Embodiment 4: Determination of Cell Adhesion Capability

(44) Colon cancer cells (HT-29) stored in the laboratory of the present invention are routinely cultured in a complete RPMI medium while changing medium every 2 days until a confluent monolayer is formed through cell fusion. To conduct adhesion experiments, an HT-29 monolayer is digested with trypsin and transferred to a 24-well tissue plate (10.sup.5 cells per well). The cells are then cultured in a complete RPMI medium with 5% of CO.sub.2 for 24 hours. Subsequently, the culture media is removed, and adherent HT-29 cells are washed twice with PBS. Then, 1 mL of antibiotic-free RPMI is added to each well. Overnight cultured bifidobacteria are diluted to obtain a bacterial suspension having a concentration of 10.sup.7 CFU/mL in the complete RPMI medium, the bacterial suspension is then added to the wells to achieve an initial infection ratio of 100:1 (bacteria: cells). The cells are incubated at 37? C. with 5% CO.sub.2 for 0.5 hours. Afterward, the cells are washed twice with PBS buffer to remove non-adherent bacteria. To determine the number of adhered bacteria, the cells are treated with trypsin for 10 minutes. After centrifugation, the cell pellet is re-suspended in 1 mL of RPMI medium. Serial dilutions are performed, and the bacteria are counted by using plate counting method. The percentage of cell adhesion ability is defined as the number of adhered bacteria divided by the total number of inoculated bacteria, multiplied by 100%.

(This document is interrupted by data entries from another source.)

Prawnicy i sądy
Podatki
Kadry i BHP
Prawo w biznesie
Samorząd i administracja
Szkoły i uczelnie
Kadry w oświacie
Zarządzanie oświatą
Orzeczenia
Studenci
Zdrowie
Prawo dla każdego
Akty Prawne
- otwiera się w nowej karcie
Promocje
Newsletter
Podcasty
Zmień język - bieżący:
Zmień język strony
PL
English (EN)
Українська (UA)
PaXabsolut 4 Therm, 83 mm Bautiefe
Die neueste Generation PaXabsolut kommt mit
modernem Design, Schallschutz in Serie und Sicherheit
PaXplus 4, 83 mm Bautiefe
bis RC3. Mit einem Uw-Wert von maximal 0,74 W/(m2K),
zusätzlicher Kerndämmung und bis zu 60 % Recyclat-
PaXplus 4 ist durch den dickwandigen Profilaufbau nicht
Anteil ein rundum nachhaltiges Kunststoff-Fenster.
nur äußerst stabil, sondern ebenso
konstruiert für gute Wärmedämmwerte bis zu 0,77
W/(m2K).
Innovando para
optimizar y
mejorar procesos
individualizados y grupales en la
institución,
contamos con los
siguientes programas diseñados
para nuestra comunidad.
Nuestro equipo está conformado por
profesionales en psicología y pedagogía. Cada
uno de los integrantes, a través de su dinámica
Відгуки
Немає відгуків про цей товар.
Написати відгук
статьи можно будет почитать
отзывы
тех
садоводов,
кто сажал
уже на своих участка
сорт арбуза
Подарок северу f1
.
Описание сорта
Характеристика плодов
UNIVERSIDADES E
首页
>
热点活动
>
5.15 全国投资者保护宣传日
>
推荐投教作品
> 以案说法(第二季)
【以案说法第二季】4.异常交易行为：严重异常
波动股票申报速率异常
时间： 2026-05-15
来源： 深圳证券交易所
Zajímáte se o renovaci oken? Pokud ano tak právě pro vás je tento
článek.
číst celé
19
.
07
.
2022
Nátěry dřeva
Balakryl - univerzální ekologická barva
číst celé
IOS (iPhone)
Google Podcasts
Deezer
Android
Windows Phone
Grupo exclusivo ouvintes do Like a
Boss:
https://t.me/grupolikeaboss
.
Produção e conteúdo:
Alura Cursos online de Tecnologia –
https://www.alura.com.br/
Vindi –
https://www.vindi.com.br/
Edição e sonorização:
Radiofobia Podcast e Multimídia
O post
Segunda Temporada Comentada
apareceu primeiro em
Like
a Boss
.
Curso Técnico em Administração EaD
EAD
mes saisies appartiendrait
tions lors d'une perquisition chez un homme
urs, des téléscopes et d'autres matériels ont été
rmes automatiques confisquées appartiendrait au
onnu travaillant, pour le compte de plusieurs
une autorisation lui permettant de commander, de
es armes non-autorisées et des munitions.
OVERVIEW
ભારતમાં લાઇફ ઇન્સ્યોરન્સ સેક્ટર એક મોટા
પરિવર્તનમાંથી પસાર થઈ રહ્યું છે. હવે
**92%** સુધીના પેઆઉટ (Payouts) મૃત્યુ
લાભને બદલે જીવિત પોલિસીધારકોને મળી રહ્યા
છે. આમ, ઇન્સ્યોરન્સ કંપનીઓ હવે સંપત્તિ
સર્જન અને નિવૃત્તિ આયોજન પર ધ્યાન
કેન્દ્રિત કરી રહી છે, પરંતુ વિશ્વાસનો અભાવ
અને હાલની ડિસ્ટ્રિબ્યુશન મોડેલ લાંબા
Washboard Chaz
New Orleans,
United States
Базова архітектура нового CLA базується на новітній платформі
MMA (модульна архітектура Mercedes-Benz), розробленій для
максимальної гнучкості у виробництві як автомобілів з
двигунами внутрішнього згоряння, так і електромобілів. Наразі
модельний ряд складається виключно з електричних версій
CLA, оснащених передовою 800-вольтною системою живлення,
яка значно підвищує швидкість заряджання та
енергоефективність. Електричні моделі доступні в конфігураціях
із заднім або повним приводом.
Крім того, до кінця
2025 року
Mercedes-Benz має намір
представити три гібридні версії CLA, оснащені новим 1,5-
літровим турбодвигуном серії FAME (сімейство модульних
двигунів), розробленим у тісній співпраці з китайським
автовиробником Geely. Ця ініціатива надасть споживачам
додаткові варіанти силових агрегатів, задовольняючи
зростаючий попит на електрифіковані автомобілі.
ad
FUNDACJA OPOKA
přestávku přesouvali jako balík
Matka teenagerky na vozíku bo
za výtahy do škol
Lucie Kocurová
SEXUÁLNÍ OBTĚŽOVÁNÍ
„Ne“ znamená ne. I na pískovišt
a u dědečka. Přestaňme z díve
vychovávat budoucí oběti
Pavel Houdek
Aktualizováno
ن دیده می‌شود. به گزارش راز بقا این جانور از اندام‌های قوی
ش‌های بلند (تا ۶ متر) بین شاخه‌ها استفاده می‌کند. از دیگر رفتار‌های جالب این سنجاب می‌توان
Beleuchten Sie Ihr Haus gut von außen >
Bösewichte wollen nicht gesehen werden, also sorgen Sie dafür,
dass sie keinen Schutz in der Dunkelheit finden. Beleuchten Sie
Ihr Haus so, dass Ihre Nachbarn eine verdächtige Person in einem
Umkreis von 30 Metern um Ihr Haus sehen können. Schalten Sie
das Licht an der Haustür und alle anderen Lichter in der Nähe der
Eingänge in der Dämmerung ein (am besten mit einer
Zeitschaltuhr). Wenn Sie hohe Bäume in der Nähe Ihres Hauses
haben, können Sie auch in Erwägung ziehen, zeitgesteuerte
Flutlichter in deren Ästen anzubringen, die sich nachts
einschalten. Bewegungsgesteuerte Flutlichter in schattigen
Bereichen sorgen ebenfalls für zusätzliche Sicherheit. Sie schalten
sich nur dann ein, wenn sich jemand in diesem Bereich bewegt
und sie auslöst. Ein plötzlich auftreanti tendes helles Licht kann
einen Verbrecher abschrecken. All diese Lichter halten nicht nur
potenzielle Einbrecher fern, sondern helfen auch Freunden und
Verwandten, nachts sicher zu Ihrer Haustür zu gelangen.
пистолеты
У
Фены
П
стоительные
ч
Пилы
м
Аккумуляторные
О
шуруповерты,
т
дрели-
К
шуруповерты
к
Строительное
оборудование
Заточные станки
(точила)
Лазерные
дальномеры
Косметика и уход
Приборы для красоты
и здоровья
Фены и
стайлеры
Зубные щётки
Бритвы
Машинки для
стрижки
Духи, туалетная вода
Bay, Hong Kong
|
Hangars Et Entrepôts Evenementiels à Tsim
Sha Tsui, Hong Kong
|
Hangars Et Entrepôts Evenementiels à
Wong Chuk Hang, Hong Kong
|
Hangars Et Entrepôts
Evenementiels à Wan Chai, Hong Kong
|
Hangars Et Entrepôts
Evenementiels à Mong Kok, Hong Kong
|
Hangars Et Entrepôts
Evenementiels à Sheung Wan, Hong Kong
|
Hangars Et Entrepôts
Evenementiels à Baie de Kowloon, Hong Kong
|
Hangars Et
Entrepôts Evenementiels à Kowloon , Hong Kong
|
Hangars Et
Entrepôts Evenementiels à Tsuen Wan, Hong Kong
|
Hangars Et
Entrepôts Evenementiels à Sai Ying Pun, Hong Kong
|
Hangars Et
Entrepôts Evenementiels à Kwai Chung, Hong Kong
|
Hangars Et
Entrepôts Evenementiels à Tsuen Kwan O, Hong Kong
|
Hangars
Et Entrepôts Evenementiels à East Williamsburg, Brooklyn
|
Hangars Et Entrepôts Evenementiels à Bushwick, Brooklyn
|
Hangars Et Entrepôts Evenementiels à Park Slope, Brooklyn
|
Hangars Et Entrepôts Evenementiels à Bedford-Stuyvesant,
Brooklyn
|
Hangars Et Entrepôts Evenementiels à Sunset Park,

(45) Adhesion to the gastrointestinal tract is considered a crucial prerequisite for bifidobacteria to colonize the human gut and exert its probiotic effects. In the present experiment, HT-29 colon cancer cells are used as a model to investigate the adhesion capacity of BI_Y46 strain compared to control strains on epithelial cells. The results (see FIG. 2) show that control strains BI_M63, BI_15697, and BI_Y46 all exhibited adhesion to HT-29 cells. However, BI_Y46 exhibited significantly higher cell adhesion capability compared to the two control strains. BI_Y46 had higher concentrations of surface proteins and self-aggregation ability than the control strains, and a structure called bacterial fimbriae is formed on surface of BI_Y46. The findings suggest that BI_Y46 possesses more adhesive proteins, which enhances its ability to adhere to intestinal epithelial cells. As a result, BI_Y46 can tightly bind to host epithelial cells, compete with pathogens for the same receptors, and replace pathogenic bacteria in host cells, thus playing a beneficial role in the host's gut health.

(46) The above description are merely some embodiments of the present invention and do not limit the scope of the patent. Any equivalent modifications or applications in the relevant technical field, whether made directly or indirectly based on the content of this specification, are also included within the scope of patent protection of the present invention.